▸ What is required: Omit any picture, and return the remaining data exactly as written.

▸ Input records:

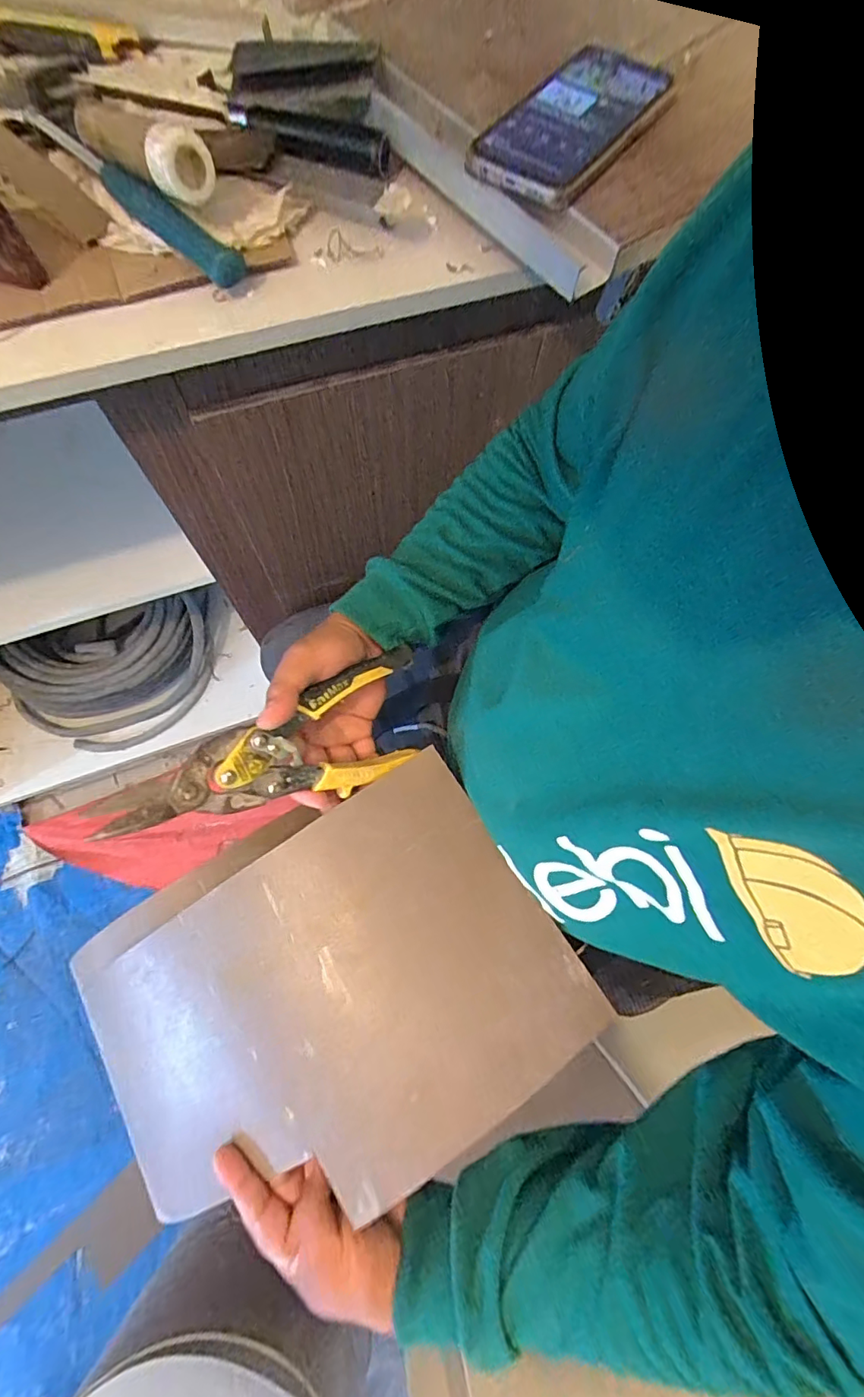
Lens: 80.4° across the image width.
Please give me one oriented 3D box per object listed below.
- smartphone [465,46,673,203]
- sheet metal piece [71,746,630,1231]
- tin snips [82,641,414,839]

▸ Output of the exercise:
Lens: 80.4° across the image width.
Please give me one oriented 3D box per object listed below.
- smartphone [465,46,673,203]
- sheet metal piece [71,746,630,1231]
- tin snips [82,641,414,839]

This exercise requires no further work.